Skip the images and copy every other part of the records exactly.

* Supplied data:
+++
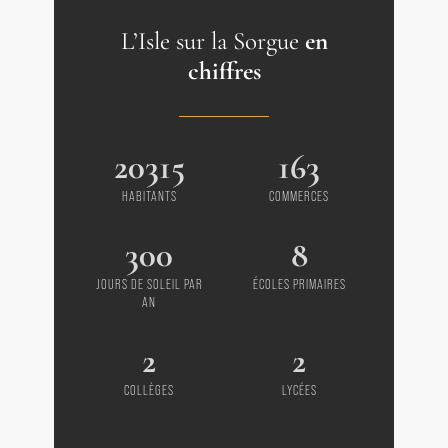
L’Isle sur la Sorgue
en
chiffres
20315
163
HABITANTS
COMMERCES
300
8
JOURS DE SOLEIL PAR
ÉCOLES PRIMAIRES
AN
2
2
COLLÈGES
LYCÉES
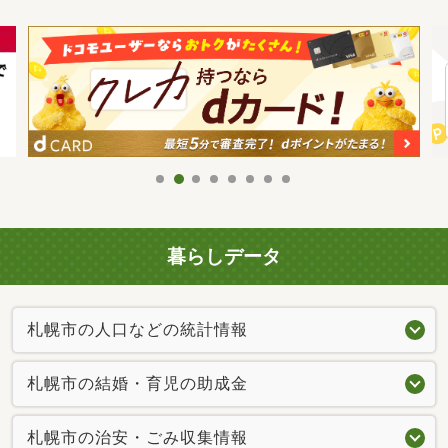
暮らしデータ
札幌市の人口などの統計情報
札幌市の結婚・育児の助成金
札幌市の治安・ごみ収集情報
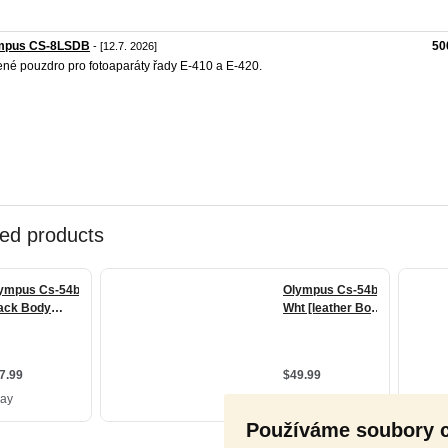
mpus CS-8LSDB
50
- [12.7. 2026]
né pouzdro pro fotoaparáty řady E-410 a E-420.
Používáme soubory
+++
* Your solution:
L’Isle sur la Sorgue
en
chiffres
20315
163
HABITANTS
COMMERCES
300
8
JOURS DE SOLEIL PAR
ÉCOLES PRIMAIRES
AN
2
2
COLLÈGES
LYCÉES
暮らしデータ
札幌市の人口などの統計情報
札幌市の結婚・育児の助成金
札幌市の治安・ごみ収集情報
mpus CS-8LSDB
50
- [12.7. 2026]
né pouzdro pro fotoaparáty řady E-410 a E-420.
Používáme soubory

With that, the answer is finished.